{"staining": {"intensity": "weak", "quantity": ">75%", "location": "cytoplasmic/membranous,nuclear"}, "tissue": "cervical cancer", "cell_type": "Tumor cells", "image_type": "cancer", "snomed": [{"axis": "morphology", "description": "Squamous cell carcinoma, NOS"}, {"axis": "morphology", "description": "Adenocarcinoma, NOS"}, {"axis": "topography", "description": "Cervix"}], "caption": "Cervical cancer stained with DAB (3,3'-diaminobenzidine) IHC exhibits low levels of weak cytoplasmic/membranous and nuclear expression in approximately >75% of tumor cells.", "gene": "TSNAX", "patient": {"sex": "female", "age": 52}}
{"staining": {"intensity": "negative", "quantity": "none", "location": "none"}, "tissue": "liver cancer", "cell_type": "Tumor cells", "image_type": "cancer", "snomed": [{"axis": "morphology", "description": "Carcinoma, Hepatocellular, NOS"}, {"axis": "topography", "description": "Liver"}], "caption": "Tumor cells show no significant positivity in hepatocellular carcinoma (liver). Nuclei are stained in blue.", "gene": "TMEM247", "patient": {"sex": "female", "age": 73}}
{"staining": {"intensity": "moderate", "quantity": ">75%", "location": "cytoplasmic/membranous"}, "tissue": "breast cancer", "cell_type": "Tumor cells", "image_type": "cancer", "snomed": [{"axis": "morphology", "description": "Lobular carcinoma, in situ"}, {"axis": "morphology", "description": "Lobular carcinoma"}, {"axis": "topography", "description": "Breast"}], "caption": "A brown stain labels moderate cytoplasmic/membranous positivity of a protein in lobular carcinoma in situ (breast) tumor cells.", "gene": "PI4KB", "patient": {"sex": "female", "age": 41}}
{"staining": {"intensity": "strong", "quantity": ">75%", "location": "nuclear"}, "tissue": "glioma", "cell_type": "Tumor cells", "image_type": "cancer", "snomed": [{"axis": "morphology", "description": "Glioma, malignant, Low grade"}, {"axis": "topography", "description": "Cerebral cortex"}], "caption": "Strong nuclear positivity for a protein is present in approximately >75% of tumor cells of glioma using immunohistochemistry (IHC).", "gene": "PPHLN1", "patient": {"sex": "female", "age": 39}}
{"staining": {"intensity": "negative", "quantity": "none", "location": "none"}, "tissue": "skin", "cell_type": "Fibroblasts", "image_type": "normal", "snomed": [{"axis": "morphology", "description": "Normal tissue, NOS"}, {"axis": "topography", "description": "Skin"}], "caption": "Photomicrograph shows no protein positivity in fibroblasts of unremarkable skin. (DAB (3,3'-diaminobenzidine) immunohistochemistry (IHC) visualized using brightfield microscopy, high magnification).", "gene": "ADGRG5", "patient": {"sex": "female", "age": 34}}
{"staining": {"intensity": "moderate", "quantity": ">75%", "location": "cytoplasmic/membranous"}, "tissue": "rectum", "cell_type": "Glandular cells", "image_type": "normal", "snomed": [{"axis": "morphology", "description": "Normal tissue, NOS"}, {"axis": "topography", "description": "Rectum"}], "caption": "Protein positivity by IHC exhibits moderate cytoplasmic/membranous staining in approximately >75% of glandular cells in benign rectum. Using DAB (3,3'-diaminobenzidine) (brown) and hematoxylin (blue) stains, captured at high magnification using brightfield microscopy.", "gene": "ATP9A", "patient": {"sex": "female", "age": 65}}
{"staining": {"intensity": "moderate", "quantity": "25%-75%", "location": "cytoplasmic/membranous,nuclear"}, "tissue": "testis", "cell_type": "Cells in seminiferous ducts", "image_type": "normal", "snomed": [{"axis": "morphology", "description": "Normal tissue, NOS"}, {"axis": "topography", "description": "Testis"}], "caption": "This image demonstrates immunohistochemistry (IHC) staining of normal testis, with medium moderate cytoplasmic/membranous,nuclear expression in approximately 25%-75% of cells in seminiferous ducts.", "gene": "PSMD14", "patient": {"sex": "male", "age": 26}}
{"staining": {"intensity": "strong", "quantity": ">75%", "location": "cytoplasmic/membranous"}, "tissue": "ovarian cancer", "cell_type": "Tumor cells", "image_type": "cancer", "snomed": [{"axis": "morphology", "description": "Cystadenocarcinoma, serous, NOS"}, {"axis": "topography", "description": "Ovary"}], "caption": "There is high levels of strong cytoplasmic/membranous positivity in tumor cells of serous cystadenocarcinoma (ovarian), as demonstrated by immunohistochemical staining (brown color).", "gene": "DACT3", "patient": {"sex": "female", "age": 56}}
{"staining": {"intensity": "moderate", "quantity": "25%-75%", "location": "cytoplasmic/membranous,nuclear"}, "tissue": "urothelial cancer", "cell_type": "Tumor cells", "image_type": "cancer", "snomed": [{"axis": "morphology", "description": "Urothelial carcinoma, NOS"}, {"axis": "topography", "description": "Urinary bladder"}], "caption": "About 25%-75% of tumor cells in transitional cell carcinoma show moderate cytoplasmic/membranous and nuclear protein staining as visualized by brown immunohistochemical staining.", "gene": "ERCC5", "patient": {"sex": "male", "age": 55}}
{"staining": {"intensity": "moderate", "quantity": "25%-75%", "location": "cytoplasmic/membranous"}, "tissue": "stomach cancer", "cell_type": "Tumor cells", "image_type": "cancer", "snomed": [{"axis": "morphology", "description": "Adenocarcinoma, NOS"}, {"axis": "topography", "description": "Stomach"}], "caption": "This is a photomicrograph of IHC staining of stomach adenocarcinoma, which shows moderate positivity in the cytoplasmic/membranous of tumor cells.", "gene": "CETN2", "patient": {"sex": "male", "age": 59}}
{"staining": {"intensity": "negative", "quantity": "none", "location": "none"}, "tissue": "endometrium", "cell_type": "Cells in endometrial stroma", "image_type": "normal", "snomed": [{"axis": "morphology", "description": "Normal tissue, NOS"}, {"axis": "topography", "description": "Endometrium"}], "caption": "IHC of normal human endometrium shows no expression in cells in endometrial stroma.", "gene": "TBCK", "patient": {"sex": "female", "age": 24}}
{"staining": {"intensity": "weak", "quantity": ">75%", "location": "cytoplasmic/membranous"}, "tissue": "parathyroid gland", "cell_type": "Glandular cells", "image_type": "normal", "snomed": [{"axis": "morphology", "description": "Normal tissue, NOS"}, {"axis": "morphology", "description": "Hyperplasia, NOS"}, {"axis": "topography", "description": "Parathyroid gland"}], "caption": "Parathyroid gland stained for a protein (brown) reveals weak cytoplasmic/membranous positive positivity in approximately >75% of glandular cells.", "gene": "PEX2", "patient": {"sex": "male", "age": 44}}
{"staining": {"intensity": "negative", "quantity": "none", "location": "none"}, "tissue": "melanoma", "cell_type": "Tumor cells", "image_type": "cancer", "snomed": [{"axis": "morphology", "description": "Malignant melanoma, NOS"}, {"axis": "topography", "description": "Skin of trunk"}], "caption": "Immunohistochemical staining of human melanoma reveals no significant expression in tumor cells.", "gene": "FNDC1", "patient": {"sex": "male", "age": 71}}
- - -
• **REQUIREMENT**: Set down the whole listing again, exactly as shown above.

• **ANSWER FOR THIS EXERCISE**:
{"staining": {"intensity": "weak", "quantity": ">75%", "location": "cytoplasmic/membranous,nuclear"}, "tissue": "cervical cancer", "cell_type": "Tumor cells", "image_type": "cancer", "snomed": [{"axis": "morphology", "description": "Squamous cell carcinoma, NOS"}, {"axis": "morphology", "description": "Adenocarcinoma, NOS"}, {"axis": "topography", "description": "Cervix"}], "caption": "Cervical cancer stained with DAB (3,3'-diaminobenzidine) IHC exhibits low levels of weak cytoplasmic/membranous and nuclear expression in approximately >75% of tumor cells.", "gene": "TSNAX", "patient": {"sex": "female", "age": 52}}
{"staining": {"intensity": "negative", "quantity": "none", "location": "none"}, "tissue": "liver cancer", "cell_type": "Tumor cells", "image_type": "cancer", "snomed": [{"axis": "morphology", "description": "Carcinoma, Hepatocellular, NOS"}, {"axis": "topography", "description": "Liver"}], "caption": "Tumor cells show no significant positivity in hepatocellular carcinoma (liver). Nuclei are stained in blue.", "gene": "TMEM247", "patient": {"sex": "female", "age": 73}}
{"staining": {"intensity": "moderate", "quantity": ">75%", "location": "cytoplasmic/membranous"}, "tissue": "breast cancer", "cell_type": "Tumor cells", "image_type": "cancer", "snomed": [{"axis": "morphology", "description": "Lobular carcinoma, in situ"}, {"axis": "morphology", "description": "Lobular carcinoma"}, {"axis": "topography", "description": "Breast"}], "caption": "A brown stain labels moderate cytoplasmic/membranous positivity of a protein in lobular carcinoma in situ (breast) tumor cells.", "gene": "PI4KB", "patient": {"sex": "female", "age": 41}}
{"staining": {"intensity": "strong", "quantity": ">75%", "location": "nuclear"}, "tissue": "glioma", "cell_type": "Tumor cells", "image_type": "cancer", "snomed": [{"axis": "morphology", "description": "Glioma, malignant, Low grade"}, {"axis": "topography", "description": "Cerebral cortex"}], "caption": "Strong nuclear positivity for a protein is present in approximately >75% of tumor cells of glioma using immunohistochemistry (IHC).", "gene": "PPHLN1", "patient": {"sex": "female", "age": 39}}
{"staining": {"intensity": "negative", "quantity": "none", "location": "none"}, "tissue": "skin", "cell_type": "Fibroblasts", "image_type": "normal", "snomed": [{"axis": "morphology", "description": "Normal tissue, NOS"}, {"axis": "topography", "description": "Skin"}], "caption": "Photomicrograph shows no protein positivity in fibroblasts of unremarkable skin. (DAB (3,3'-diaminobenzidine) immunohistochemistry (IHC) visualized using brightfield microscopy, high magnification).", "gene": "ADGRG5", "patient": {"sex": "female", "age": 34}}
{"staining": {"intensity": "moderate", "quantity": ">75%", "location": "cytoplasmic/membranous"}, "tissue": "rectum", "cell_type": "Glandular cells", "image_type": "normal", "snomed": [{"axis": "morphology", "description": "Normal tissue, NOS"}, {"axis": "topography", "description": "Rectum"}], "caption": "Protein positivity by IHC exhibits moderate cytoplasmic/membranous staining in approximately >75% of glandular cells in benign rectum. Using DAB (3,3'-diaminobenzidine) (brown) and hematoxylin (blue) stains, captured at high magnification using brightfield microscopy.", "gene": "ATP9A", "patient": {"sex": "female", "age": 65}}
{"staining": {"intensity": "moderate", "quantity": "25%-75%", "location": "cytoplasmic/membranous,nuclear"}, "tissue": "testis", "cell_type": "Cells in seminiferous ducts", "image_type": "normal", "snomed": [{"axis": "morphology", "description": "Normal tissue, NOS"}, {"axis": "topography", "description": "Testis"}], "caption": "This image demonstrates immunohistochemistry (IHC) staining of normal testis, with medium moderate cytoplasmic/membranous,nuclear expression in approximately 25%-75% of cells in seminiferous ducts.", "gene": "PSMD14", "patient": {"sex": "male", "age": 26}}
{"staining": {"intensity": "strong", "quantity": ">75%", "location": "cytoplasmic/membranous"}, "tissue": "ovarian cancer", "cell_type": "Tumor cells", "image_type": "cancer", "snomed": [{"axis": "morphology", "description": "Cystadenocarcinoma, serous, NOS"}, {"axis": "topography", "description": "Ovary"}], "caption": "There is high levels of strong cytoplasmic/membranous positivity in tumor cells of serous cystadenocarcinoma (ovarian), as demonstrated by immunohistochemical staining (brown color).", "gene": "DACT3", "patient": {"sex": "female", "age": 56}}
{"staining": {"intensity": "moderate", "quantity": "25%-75%", "location": "cytoplasmic/membranous,nuclear"}, "tissue": "urothelial cancer", "cell_type": "Tumor cells", "image_type": "cancer", "snomed": [{"axis": "morphology", "description": "Urothelial carcinoma, NOS"}, {"axis": "topography", "description": "Urinary bladder"}], "caption": "About 25%-75% of tumor cells in transitional cell carcinoma show moderate cytoplasmic/membranous and nuclear protein staining as visualized by brown immunohistochemical staining.", "gene": "ERCC5", "patient": {"sex": "male", "age": 55}}
{"staining": {"intensity": "moderate", "quantity": "25%-75%", "location": "cytoplasmic/membranous"}, "tissue": "stomach cancer", "cell_type": "Tumor cells", "image_type": "cancer", "snomed": [{"axis": "morphology", "description": "Adenocarcinoma, NOS"}, {"axis": "topography", "description": "Stomach"}], "caption": "This is a photomicrograph of IHC staining of stomach adenocarcinoma, which shows moderate positivity in the cytoplasmic/membranous of tumor cells.", "gene": "CETN2", "patient": {"sex": "male", "age": 59}}
{"staining": {"intensity": "negative", "quantity": "none", "location": "none"}, "tissue": "endometrium", "cell_type": "Cells in endometrial stroma", "image_type": "normal", "snomed": [{"axis": "morphology", "description": "Normal tissue, NOS"}, {"axis": "topography", "description": "Endometrium"}], "caption": "IHC of normal human endometrium shows no expression in cells in endometrial stroma.", "gene": "TBCK", "patient": {"sex": "female", "age": 24}}
{"staining": {"intensity": "weak", "quantity": ">75%", "location": "cytoplasmic/membranous"}, "tissue": "parathyroid gland", "cell_type": "Glandular cells", "image_type": "normal", "snomed": [{"axis": "morphology", "description": "Normal tissue, NOS"}, {"axis": "morphology", "description": "Hyperplasia, NOS"}, {"axis": "topography", "description": "Parathyroid gland"}], "caption": "Parathyroid gland stained for a protein (brown) reveals weak cytoplasmic/membranous positive positivity in approximately >75% of glandular cells.", "gene": "PEX2", "patient": {"sex": "male", "age": 44}}
{"staining": {"intensity": "negative", "quantity": "none", "location": "none"}, "tissue": "melanoma", "cell_type": "Tumor cells", "image_type": "cancer", "snomed": [{"axis": "morphology", "description": "Malignant melanoma, NOS"}, {"axis": "topography", "description": "Skin of trunk"}], "caption": "Immunohistochemical staining of human melanoma reveals no significant expression in tumor cells.", "gene": "FNDC1", "patient": {"sex": "male", "age": 71}}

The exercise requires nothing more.